Humans give more viruses to animals than they give us, study finds

Wild animals in particular were much more likely to experience human-to-animal transmission than the other way around.

By REUTERS
March 27, 2024
A masked worker pets a camel. — AFP/File
A masked worker pets a camel. — AFP/File

WASHINGTON: Some of the deadliest diseases to stalk humankind have come from pathogens that jumped from animals to people. The virus that causes AIDS, for example, crossed over from chimpanzees. And many experts believe the virus that caused the Covid-19 pandemic flowed from bats.

But, as a new study shows, this exchange has not been a one-way street. An analysis of all the publicly available viral genome sequences yielded a surprising result: humans give more viruses - about twice as many - to animals than they give to us.

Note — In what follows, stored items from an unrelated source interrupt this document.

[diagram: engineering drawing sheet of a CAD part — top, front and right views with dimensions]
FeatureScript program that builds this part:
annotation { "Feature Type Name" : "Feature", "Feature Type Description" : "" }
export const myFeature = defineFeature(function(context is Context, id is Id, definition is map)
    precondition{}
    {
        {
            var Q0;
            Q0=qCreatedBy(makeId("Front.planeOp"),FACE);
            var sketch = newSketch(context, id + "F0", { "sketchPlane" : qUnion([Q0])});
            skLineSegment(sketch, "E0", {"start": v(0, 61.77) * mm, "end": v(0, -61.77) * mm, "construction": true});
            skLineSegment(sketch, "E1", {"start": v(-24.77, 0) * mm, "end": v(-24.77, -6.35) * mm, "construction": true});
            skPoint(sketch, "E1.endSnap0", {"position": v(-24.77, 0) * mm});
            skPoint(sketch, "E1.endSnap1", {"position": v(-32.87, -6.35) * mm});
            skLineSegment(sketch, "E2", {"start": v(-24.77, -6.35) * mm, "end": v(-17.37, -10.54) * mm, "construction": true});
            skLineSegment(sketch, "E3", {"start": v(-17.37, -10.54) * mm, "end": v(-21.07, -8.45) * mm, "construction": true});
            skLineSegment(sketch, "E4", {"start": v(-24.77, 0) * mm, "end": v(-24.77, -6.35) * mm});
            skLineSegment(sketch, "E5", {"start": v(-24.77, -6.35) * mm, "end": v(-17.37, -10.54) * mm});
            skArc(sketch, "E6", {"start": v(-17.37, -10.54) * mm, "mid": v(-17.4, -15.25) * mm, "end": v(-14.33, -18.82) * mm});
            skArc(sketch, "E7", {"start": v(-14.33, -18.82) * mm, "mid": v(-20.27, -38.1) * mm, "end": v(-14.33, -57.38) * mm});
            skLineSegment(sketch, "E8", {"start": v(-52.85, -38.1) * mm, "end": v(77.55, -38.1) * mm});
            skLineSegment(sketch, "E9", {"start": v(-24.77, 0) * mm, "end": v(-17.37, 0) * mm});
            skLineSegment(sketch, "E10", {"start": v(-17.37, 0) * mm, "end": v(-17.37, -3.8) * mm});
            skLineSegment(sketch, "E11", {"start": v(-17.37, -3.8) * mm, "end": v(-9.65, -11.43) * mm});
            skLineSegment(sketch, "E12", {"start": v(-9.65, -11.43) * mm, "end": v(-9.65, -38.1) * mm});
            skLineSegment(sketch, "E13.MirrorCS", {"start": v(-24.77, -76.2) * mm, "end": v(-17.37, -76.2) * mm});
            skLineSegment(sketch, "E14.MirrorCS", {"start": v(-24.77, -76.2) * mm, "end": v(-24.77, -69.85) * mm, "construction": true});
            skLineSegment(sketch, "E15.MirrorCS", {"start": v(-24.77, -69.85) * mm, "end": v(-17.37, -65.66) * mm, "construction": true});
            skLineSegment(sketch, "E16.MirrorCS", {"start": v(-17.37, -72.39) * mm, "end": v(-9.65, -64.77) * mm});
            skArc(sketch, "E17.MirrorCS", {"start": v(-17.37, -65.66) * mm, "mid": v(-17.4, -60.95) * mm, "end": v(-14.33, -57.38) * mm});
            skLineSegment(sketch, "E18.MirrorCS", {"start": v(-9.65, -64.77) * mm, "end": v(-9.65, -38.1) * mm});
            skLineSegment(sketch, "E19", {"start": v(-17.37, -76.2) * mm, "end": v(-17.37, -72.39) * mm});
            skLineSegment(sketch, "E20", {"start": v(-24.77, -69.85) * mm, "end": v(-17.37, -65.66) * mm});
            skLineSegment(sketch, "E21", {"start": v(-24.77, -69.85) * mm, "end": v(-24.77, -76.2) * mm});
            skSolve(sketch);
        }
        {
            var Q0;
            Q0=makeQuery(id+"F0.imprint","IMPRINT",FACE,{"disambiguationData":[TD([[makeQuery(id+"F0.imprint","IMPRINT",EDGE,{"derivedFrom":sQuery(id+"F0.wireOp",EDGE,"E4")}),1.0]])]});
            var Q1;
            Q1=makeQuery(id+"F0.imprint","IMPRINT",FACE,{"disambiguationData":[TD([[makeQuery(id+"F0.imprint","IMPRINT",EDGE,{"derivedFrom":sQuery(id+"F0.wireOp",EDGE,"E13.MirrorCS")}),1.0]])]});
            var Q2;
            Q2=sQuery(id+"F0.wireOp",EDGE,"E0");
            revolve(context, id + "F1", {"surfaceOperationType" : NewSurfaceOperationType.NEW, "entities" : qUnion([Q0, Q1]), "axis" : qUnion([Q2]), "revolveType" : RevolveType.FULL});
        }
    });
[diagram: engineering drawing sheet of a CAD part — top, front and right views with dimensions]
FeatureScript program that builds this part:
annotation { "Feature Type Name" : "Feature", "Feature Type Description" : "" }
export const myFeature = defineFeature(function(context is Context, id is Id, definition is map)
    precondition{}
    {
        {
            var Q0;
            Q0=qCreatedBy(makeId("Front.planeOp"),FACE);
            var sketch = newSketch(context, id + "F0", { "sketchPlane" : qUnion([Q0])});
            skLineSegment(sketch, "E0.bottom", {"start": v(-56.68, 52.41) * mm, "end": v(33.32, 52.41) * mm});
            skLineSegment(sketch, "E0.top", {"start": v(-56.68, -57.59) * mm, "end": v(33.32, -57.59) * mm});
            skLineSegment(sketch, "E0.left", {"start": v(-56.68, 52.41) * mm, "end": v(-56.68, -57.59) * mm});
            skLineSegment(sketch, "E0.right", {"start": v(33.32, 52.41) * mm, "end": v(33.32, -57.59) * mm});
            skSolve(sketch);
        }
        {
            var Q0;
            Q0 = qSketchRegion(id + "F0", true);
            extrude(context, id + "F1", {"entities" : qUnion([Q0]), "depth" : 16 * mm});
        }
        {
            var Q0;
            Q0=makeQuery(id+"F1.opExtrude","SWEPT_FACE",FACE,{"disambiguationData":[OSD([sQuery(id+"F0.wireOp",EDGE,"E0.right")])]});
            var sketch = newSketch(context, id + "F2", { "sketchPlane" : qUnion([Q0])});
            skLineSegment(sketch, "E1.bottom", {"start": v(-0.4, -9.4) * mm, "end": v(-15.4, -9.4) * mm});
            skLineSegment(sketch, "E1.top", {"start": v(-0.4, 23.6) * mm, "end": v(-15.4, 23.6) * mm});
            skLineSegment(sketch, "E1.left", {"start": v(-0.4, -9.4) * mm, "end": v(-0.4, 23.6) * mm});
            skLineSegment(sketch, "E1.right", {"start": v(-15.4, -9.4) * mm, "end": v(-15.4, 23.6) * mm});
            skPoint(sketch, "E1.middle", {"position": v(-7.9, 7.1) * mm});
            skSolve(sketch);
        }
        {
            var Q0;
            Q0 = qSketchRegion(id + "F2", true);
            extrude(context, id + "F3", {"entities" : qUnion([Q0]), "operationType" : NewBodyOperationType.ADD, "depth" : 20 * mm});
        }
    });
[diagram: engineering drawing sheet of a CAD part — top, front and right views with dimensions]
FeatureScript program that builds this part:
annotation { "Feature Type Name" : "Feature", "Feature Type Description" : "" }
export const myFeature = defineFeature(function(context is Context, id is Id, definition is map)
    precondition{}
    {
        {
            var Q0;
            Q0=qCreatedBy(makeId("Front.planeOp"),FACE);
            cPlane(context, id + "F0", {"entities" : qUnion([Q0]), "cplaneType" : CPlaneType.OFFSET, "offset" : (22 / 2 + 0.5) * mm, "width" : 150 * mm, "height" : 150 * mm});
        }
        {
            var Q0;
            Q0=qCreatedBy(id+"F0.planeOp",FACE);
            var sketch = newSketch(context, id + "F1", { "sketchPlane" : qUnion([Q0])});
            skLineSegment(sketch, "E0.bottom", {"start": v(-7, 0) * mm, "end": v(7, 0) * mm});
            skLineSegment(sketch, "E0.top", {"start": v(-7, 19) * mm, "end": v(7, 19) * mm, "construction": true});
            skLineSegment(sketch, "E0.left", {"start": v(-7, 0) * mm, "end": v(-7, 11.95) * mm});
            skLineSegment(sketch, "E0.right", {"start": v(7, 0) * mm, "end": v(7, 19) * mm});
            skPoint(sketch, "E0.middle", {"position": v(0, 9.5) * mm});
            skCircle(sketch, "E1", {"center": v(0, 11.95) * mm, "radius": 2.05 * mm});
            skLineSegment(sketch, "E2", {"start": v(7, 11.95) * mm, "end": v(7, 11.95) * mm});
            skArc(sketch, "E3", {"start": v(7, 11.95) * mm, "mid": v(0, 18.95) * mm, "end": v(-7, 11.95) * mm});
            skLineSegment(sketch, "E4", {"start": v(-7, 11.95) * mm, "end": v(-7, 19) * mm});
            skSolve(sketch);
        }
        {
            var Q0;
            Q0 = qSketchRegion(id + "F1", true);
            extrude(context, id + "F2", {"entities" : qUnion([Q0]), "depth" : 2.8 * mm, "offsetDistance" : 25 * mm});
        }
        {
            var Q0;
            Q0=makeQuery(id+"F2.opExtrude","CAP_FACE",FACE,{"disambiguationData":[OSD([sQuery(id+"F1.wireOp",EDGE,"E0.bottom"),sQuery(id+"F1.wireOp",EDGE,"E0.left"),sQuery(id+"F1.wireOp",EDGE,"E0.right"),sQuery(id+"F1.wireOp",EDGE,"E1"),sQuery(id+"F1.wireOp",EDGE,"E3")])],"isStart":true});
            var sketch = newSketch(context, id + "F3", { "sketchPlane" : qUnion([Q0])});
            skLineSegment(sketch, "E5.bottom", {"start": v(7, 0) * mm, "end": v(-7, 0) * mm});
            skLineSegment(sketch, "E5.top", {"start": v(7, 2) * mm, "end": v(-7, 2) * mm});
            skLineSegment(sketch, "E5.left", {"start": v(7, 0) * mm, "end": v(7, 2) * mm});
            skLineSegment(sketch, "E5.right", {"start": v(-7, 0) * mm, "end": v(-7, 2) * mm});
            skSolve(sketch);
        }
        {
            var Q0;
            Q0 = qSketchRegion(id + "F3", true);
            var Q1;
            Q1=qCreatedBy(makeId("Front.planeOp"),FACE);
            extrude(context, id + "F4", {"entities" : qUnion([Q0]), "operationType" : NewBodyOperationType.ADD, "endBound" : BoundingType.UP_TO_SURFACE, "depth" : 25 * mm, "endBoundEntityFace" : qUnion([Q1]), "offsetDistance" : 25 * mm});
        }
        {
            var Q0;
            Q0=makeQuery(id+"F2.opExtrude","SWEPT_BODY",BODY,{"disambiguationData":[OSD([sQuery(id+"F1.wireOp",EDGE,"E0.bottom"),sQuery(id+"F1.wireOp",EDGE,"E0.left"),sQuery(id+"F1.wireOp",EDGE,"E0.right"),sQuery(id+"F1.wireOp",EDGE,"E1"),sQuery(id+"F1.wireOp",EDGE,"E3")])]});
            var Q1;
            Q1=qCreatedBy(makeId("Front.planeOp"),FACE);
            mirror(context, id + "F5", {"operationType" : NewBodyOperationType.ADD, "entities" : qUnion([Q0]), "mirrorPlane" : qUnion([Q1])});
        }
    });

The researchers looked at nearly 12 million virus genomes and detected almost 3,000 instances of viruses jumping from one species to another. Of those, 79 percent involved a virus going from one animal species to another animal species. The remaining 21 percent involved humans. Of those, 64 percent were human-to-animal transmissions, known as anthroponosis, and 36 percent were animal-to-human transmissions, called zoonosis.

The animals affected by anthroponosis included pets such as cats and dogs, domesticated animals such as pigs, horses and cattle, birds such as chickens and ducks, primates such as chimpanzees, gorillas and howler monkeys, and other wild animals such as raccoons, the black-tufted marmoset and the African soft-furred mouse.

Wild animals in particular were much more likely to experience human-to-animal transmission than the other way around.